Most of conventional demulsifiers are soluble, such as ethylene
oxide/propylene oxide (EO/PO) segmented copolymer, dendritic polymer
with amine group, polyether and ionic liquid 17,21.
The soluble demulsifier is also a potential pollutant, which increases
the cost and burden of environment. Recently, heterogeneous demulsifier
has attracted much attention due to the merit of recyclability and
environment-friendly 22-24. Metal-organic frameworks
(MOFs) are functional crystal materials, which are consisted of polar
node and non-polar bridge. This structure ensures a special microdomain
with amphipathicity 25, meeting the design of
molecular structure of demulsifier. The node of MOFs is strong Lewis
acid or Brønsted acid site 26,27, which can react with
the species contained oxygen (O), nitrogen (N), sulfur (S) and so on by
coordination, ligand/ion exchange and electrostatic interaction28,29. It should be noted that the surfactant covered
on emulsion consists of hydrophobic alkyl chain and hydrophilic group,
which usually contained O, N or S. And the crude oil also contained
heteroatomic (O, S and N) at some degree 30.
Therefore, there is potential strong interaction between the node of
MOFs and emulsion.
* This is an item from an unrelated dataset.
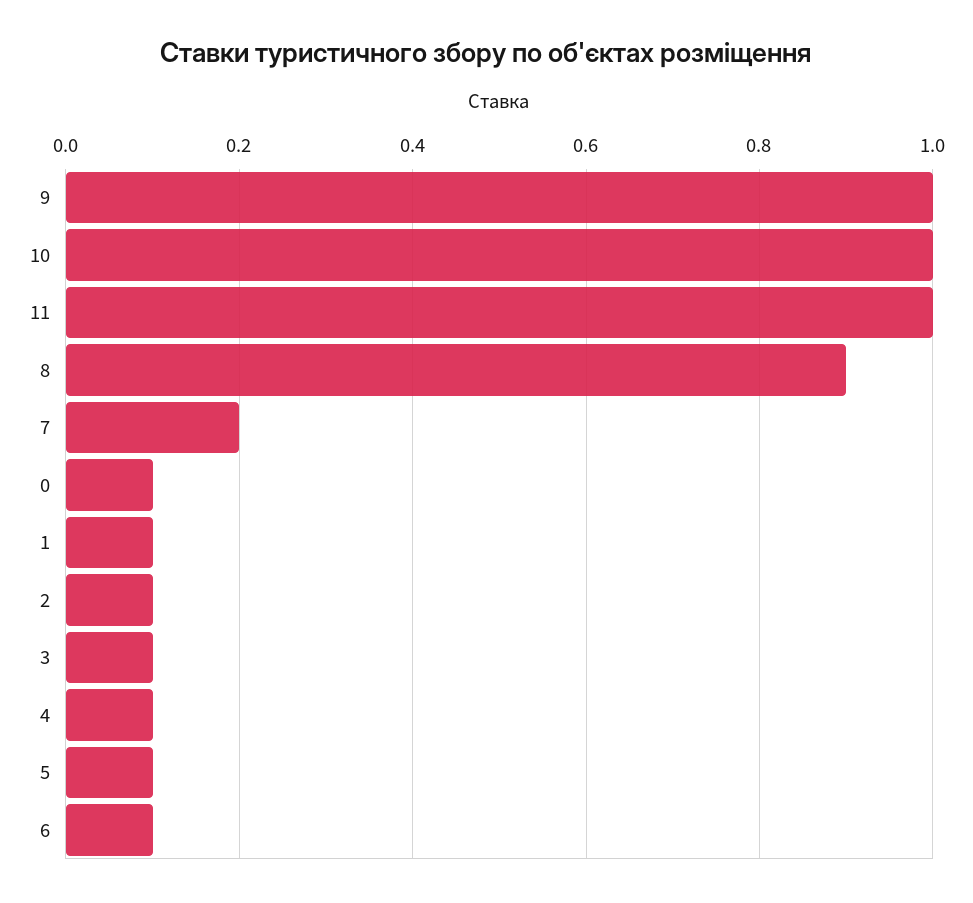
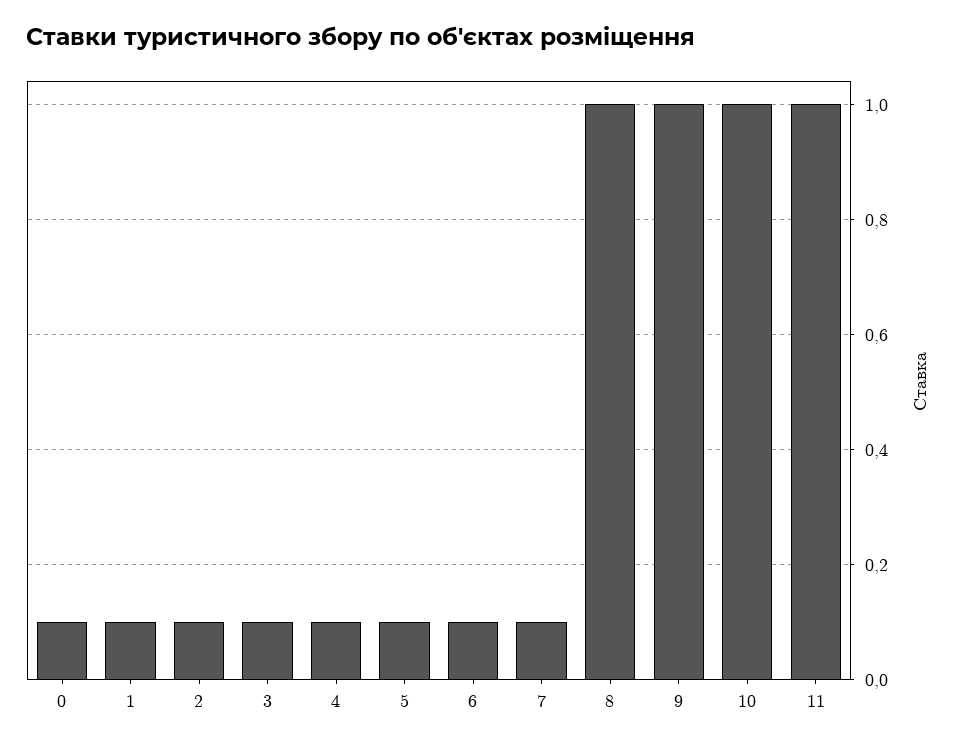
8: 0.9 -> 1
7: 0.2 -> 0.1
Meanwhile the non-polar bridge of MOFs can interact
with organic species by the supramolecular interaction, which could
promote the coalescence of oil phase when the polar node of MOFs
interacts with emulsion. What’s more, the pore of MOFs can regulate the
existing states of surfactant or oil phase molecule. All of these
properties of MOFs could bring some different features for the
demulsification, compared with that of the conventional demulsifier. To
the best of our knowledge, the MOFs do not gain due attention as an
intrinsic heterogeneous demulsifier.
Herein, we prepared the MIL-100(Fe), a classical MOFs, as an intrinsic
heterogeneous demulsifier. Then, the demulsification performances both
for model emulsion and crude oil emulsion were investigated by batch
experiments using MIL-100(Fe). The process of demulsification was
studied by the inverted microscope. Moreover, the interactional
characteristics between the MIL-100(Fe) and model emulsion were revealed
by the surface measurement and component analysis.